BEGIN
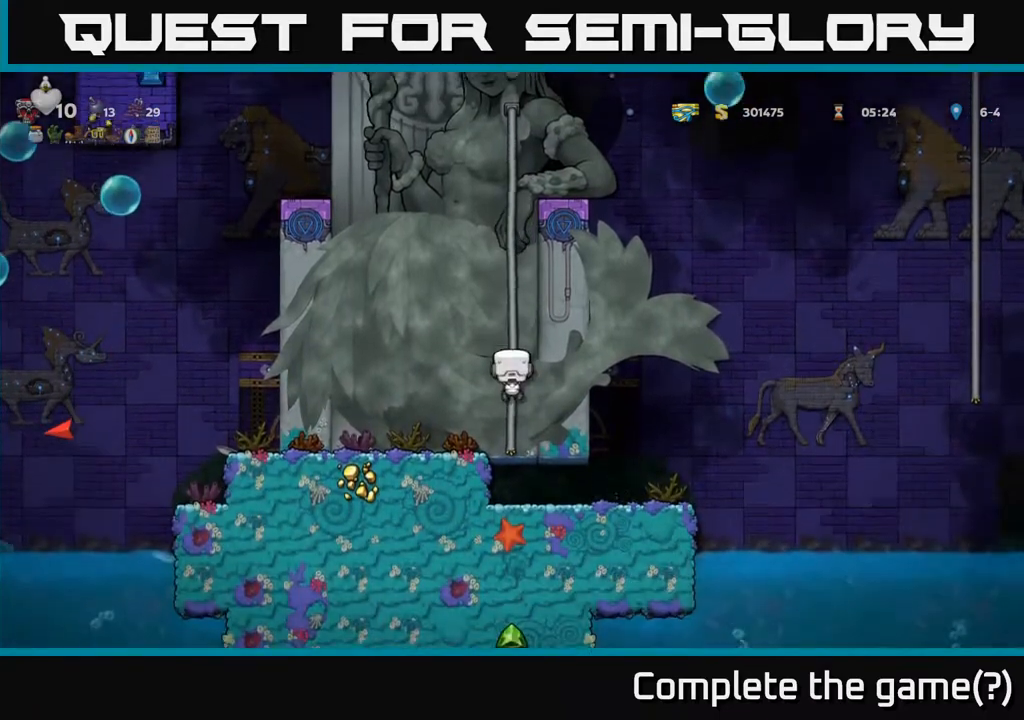
{"buttons": ["DPAD_LEFT"], "left_stick": "center", "events": [[33, "A", "down"], [100, "DPAD_DOWN", "up"], [100, "DPAD_LEFT", "down"], [167, "A", "up"], [350, "A", "down"], [450, "A", "up"]]}
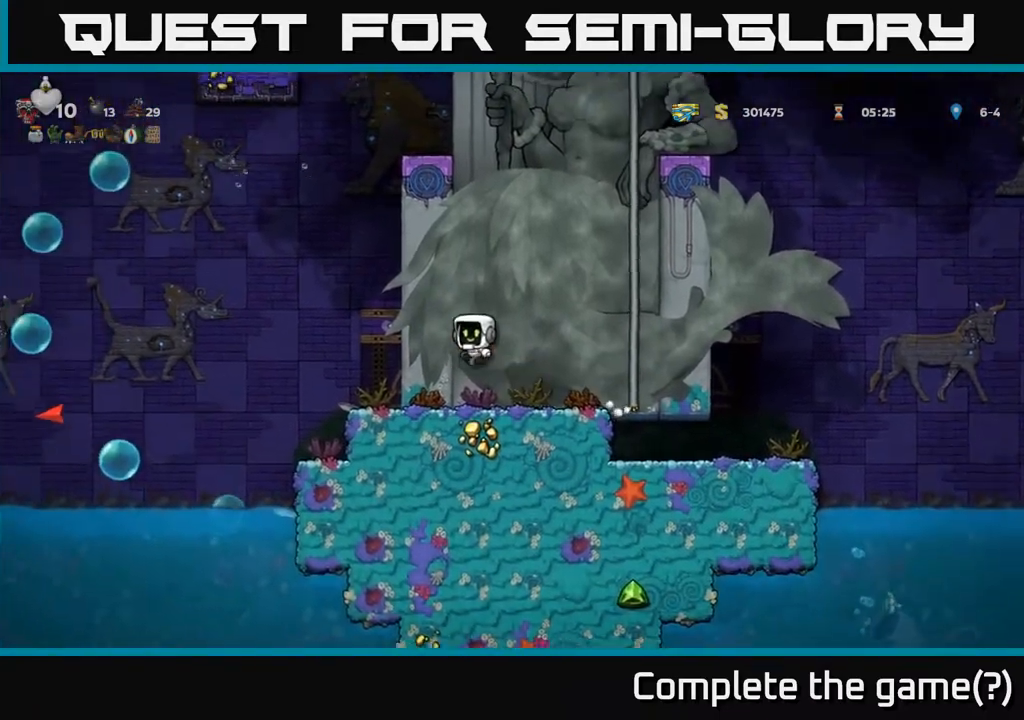
{"buttons": ["A", "DPAD_LEFT"], "left_stick": "center", "events": [[150, "DPAD_LEFT", "up"], [350, "DPAD_LEFT", "down"], [417, "A", "down"]]}
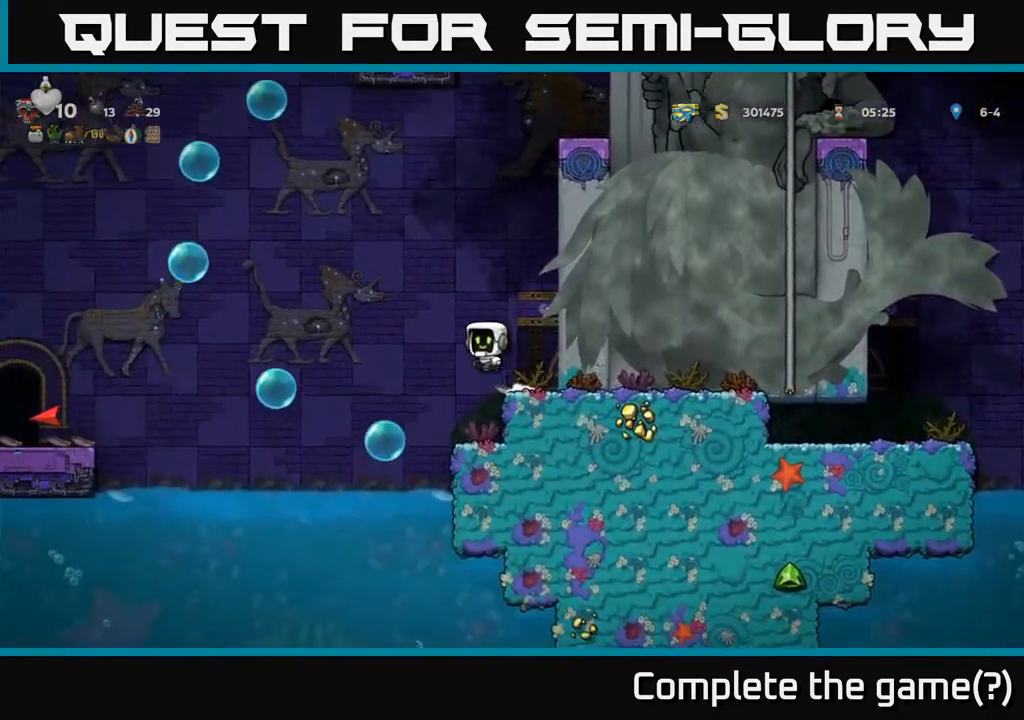
{"buttons": ["A"], "left_stick": "center", "events": [[67, "A", "up"], [150, "DPAD_LEFT", "up"], [467, "A", "down"]]}
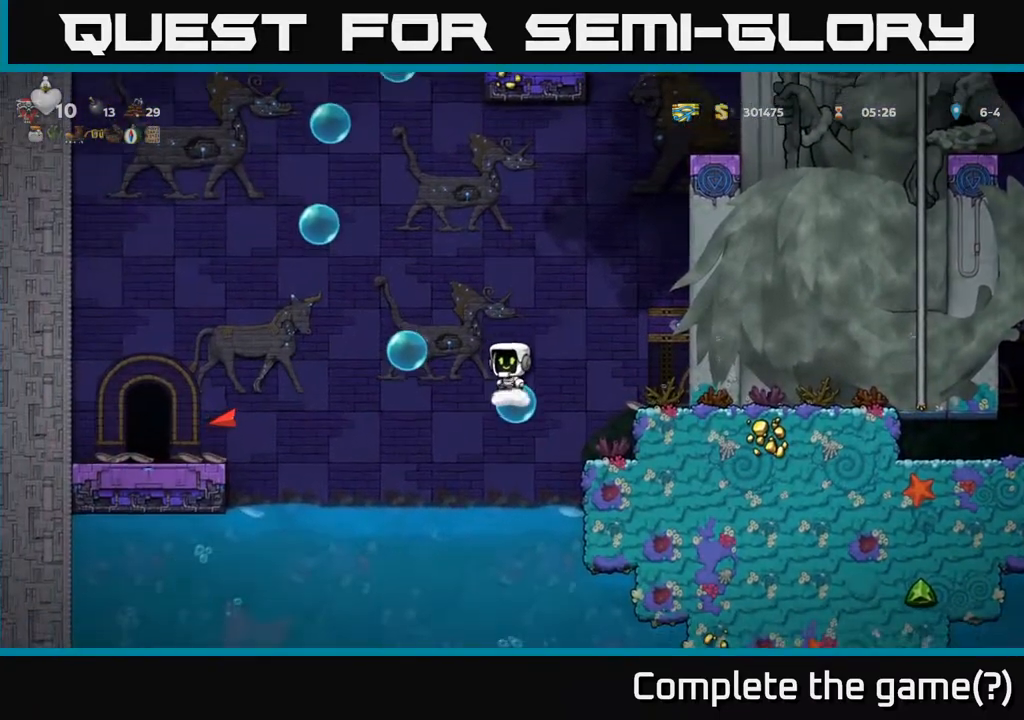
{"buttons": ["A", "DPAD_LEFT"], "left_stick": "center", "events": [[67, "DPAD_LEFT", "down"], [233, "A", "up"], [450, "A", "down"]]}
END
What's needed is a word-for-word retyping of the listing, minus its pictures.

{"buttons": ["DPAD_LEFT"], "left_stick": "center", "events": [[33, "A", "down"], [100, "DPAD_DOWN", "up"], [100, "DPAD_LEFT", "down"], [167, "A", "up"], [350, "A", "down"], [450, "A", "up"]]}
{"buttons": ["A", "DPAD_LEFT"], "left_stick": "center", "events": [[150, "DPAD_LEFT", "up"], [350, "DPAD_LEFT", "down"], [417, "A", "down"]]}
{"buttons": ["A"], "left_stick": "center", "events": [[67, "A", "up"], [150, "DPAD_LEFT", "up"], [467, "A", "down"]]}
{"buttons": ["A", "DPAD_LEFT"], "left_stick": "center", "events": [[67, "DPAD_LEFT", "down"], [233, "A", "up"], [450, "A", "down"]]}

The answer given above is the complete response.